Problem details :: Could you repeat every record below exactly as written?

Listed records ::
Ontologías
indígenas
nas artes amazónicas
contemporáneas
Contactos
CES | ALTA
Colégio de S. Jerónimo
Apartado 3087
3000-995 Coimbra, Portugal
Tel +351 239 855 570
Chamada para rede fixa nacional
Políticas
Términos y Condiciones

Problem solution ::
Ontologías
indígenas
nas artes amazónicas
contemporáneas
Contactos
CES | ALTA
Colégio de S. Jerónimo
Apartado 3087
3000-995 Coimbra, Portugal
Tel +351 239 855 570
Chamada para rede fixa nacional
Políticas
Términos y Condiciones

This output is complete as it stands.